*Problem description:* According to the groundfish fishery text below, how has the spatial footprint of the longline fishery changed since integration?

*Document segment:*
"""

British Columbia’s seven separately licensed commercial groundfish fisheries were integrated in 2006 when the trawl, longline, and trap sectors were brought under a single management plan characterized by Individual Transferable Quotas (ITQs), 100% dockside monitoring, and 100% at-sea monitoring. Integration resulted in a fishery with more than 50 fish stocks under quota and some of the highest monitoring standards in the world. Fully-observed ITQ systems can have spatial redistribution consequences for multispecies fisheries by providing incentives for vessels to avoid habitats of low-quota species and exercise high selectivity for different species. Habitat avoidance can consequently result in the creation of spatial refugia for some species. Fisheries and Oceans Canada now has a unique database containing high-resolution verified, set-by-set locations of all commercial fishing effort since 1996 for trawl, and since 2006 for all other groundfish gears. We present analyses on spatial effort shifts in BC’s integrated groundfish fishery in the longline sector since integration in 2006.

Results/Conclusions

The spatial footprint of the longline fishery has been reduced from 193.08 km2 to 113.82 km2 since integration. Using a hieararchical clustering approach of fishing lines, we reconstructed intra- and inter- annual vessel-specific fishing opportunities. We then used multivariate modeling to investigate the relationship between temporal and spatial shifts in fishing opportunities, per-species catch, underlying groundfish distributions (from survey data), bathymetry and habitat type (from random forest and backscatter analyses), and per-species quota allocation. Preliminary results suggest that integration of the groundfish fishery with ITQs and 100% monitoring has resulted in a spatial re-distribution of the fishing effort in the Pacific fleet, with areas being selectively avoided that have Yelloweye Rockfish species, a species of conservation concern and low quota. This study provides evidence of non-spatially explicit management plans leading to positive spatial outcomes, through a reduction in the footprint of the fishery and the potential for spatial refugia for groundfish species of conservation concern.

"""

[Stored data entries]
"""

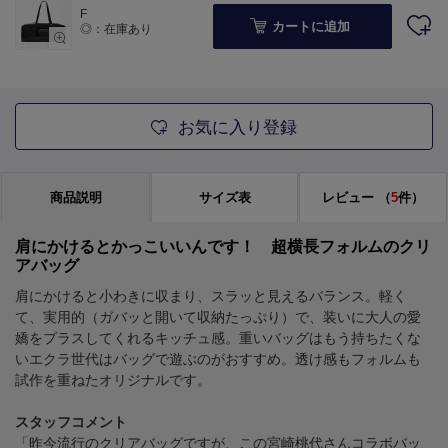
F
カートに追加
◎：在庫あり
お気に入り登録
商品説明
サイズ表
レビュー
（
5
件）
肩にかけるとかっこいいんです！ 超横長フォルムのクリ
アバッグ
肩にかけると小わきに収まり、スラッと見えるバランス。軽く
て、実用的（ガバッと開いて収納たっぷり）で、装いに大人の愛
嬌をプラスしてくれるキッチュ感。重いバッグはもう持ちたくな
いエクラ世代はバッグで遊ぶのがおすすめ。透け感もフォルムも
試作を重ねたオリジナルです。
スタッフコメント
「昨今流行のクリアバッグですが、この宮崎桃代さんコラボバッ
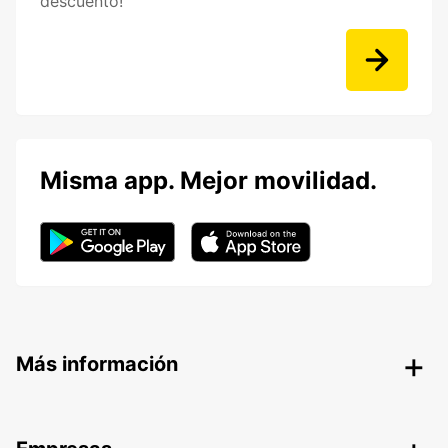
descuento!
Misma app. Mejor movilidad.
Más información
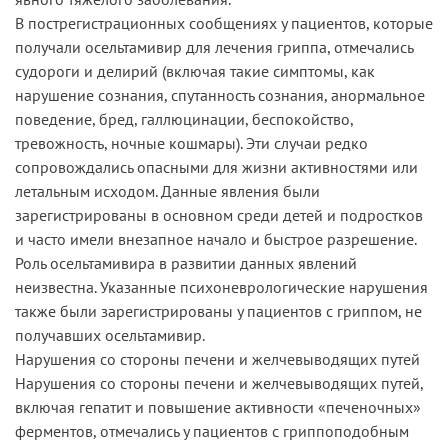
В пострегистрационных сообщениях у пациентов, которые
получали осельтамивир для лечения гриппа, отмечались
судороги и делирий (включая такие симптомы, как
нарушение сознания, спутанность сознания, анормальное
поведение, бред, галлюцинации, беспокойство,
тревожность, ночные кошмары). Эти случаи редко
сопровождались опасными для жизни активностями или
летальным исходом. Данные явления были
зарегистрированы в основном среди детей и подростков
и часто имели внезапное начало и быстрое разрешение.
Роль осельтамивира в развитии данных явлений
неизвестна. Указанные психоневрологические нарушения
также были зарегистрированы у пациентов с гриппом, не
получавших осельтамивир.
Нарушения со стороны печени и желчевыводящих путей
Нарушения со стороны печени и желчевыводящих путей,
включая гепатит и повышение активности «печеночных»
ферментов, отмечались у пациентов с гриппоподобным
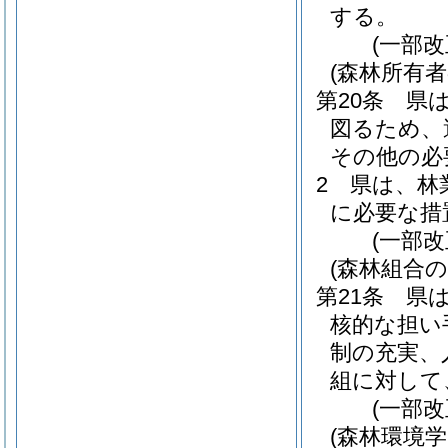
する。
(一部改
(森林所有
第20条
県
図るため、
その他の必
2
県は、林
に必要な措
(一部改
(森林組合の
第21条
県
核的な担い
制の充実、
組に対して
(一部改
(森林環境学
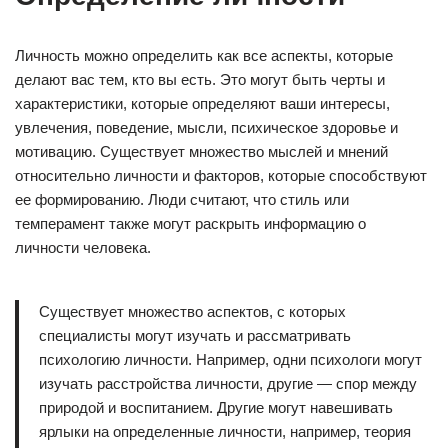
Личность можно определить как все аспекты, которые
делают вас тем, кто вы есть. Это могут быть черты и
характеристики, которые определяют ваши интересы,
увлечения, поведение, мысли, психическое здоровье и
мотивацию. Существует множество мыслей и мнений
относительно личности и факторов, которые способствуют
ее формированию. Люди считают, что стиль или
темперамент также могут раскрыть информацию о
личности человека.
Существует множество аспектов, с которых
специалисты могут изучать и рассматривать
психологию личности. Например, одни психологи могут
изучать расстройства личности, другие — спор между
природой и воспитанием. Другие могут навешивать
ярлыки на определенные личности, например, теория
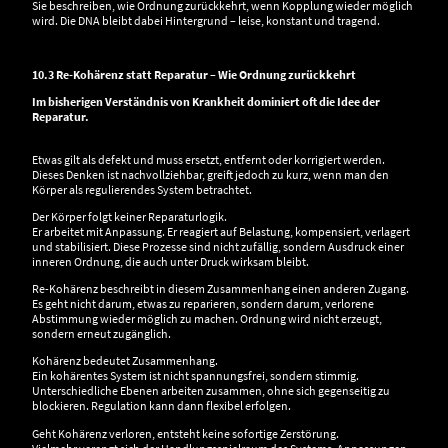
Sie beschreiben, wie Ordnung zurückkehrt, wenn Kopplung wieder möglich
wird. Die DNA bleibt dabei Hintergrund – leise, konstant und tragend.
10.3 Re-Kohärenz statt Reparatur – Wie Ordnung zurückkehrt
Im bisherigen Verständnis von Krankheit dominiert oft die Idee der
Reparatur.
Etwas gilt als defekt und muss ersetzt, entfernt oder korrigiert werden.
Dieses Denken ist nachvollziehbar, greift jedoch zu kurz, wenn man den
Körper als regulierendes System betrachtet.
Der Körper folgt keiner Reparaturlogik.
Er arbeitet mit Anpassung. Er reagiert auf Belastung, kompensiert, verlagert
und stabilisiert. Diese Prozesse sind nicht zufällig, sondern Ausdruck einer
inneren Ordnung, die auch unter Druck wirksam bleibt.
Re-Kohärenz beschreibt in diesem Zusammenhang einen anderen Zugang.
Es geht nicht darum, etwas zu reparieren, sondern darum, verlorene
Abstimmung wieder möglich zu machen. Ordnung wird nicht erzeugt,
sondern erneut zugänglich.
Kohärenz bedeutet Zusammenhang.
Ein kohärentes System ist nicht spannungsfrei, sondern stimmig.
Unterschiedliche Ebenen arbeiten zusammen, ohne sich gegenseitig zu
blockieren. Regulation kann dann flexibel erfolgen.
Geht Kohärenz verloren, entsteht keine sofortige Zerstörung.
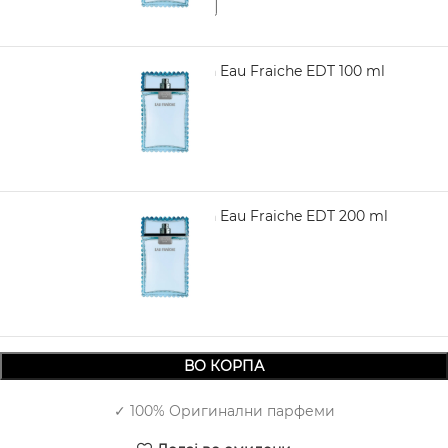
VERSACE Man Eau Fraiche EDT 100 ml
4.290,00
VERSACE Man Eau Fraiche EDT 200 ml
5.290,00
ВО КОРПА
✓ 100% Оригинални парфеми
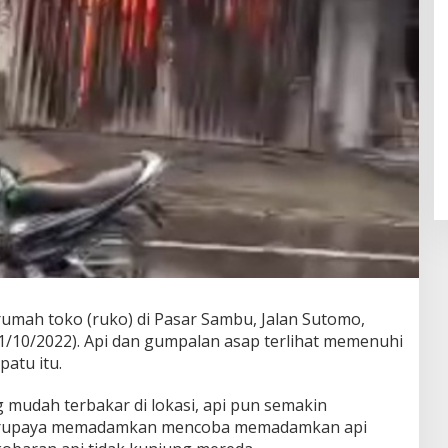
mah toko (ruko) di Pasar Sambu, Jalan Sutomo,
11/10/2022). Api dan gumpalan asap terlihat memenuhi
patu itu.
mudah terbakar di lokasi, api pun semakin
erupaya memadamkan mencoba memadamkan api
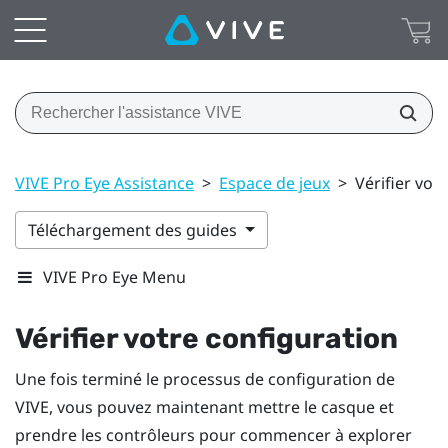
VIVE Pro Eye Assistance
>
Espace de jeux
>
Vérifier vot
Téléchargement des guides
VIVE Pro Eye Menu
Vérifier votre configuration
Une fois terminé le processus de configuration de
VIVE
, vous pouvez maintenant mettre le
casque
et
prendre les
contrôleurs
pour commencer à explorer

"""

*Output below:* It has been reduced from 193.08 km2 to 113.82 km2.